23 February 2018

The Atlantic: The Rise of the Anti-Liberals

Wherever I go and wherever I’ve lived, there are others, from all over the world, who I can easily connect with—“anywheres” of the center-left and center-right who share a similar disposition. They don’t really have a local community or “home” they feel particularly strongly about. They tend to have graduate degrees; be interested in politics; speak various languages; avoid sports-related conversations; and be vaguely privileged financially (it’s never entirely clear how privileged). Perhaps most importantly, they are suspicious of happy people but especially earnest people. No one’s particularly religious, but if they are, they’re probably members of a minority group, usually Muslims or Jews, which makes it okay. No one’s perfect, of course, but such are the people of my “tribe.” [...]

Self-professed liberals often describe liberalism as indifferent to how we live our lives, so that liberalism effectively serves as a kind of referee or neutral bystander. But this does not necessarily entail ideological neutrality, since liberalism itself emerges from a set of ideological and philosophical assumptions regarding religion, human nature, and the state. Liberalism only offers neutrality within itself. (Political liberalism, as expounded by John Rawls, is based on the “veil of ignorance”—the notion that the founders of a new polity are free to construct their own society without any knowledge of their future position and without any distinctive set of preferences or values. But, as the philosopher Lenn Goodman writes, “Every one of Rawls’s choosers is trapped in a liberal society. … They are not free to construct a value system for themselves.”) [...]
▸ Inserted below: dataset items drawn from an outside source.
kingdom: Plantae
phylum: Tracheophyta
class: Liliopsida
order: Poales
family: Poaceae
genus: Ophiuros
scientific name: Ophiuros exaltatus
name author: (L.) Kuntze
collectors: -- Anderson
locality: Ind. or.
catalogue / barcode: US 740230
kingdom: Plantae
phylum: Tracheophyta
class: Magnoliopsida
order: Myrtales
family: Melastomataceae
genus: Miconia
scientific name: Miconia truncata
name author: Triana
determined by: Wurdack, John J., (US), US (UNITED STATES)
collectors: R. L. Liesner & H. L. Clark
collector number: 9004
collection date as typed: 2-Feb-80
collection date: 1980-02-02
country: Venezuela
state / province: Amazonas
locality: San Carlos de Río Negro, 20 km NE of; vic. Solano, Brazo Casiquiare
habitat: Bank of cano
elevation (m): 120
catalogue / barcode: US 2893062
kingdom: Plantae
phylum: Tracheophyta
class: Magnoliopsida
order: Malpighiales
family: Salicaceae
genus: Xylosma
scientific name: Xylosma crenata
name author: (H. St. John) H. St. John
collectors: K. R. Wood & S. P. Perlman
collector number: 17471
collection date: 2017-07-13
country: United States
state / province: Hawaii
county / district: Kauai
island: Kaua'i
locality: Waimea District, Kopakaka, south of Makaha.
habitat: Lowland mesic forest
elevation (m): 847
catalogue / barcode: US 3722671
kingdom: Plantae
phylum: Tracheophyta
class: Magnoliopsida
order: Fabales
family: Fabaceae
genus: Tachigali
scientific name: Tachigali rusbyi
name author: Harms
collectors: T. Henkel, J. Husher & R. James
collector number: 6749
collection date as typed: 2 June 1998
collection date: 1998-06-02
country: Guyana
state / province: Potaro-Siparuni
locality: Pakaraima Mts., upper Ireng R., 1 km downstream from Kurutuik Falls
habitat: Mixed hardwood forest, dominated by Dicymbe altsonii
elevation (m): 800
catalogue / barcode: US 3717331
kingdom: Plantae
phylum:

All transformations, even largely good ones, come at a cost. Most Americans and Europeans, including those who benefit most from the liberal status quo, understand that something is not quite right. Take our unprecedented levels of inequality, which are only likely to grow. But the incentives for meritocratic elites to do anything serious about it—Deneen suggests a rather unappealing “household economics” model while social democrats like Matt Bruenig propose “social wealth funds”—are limited. Liberals are the new conservatives.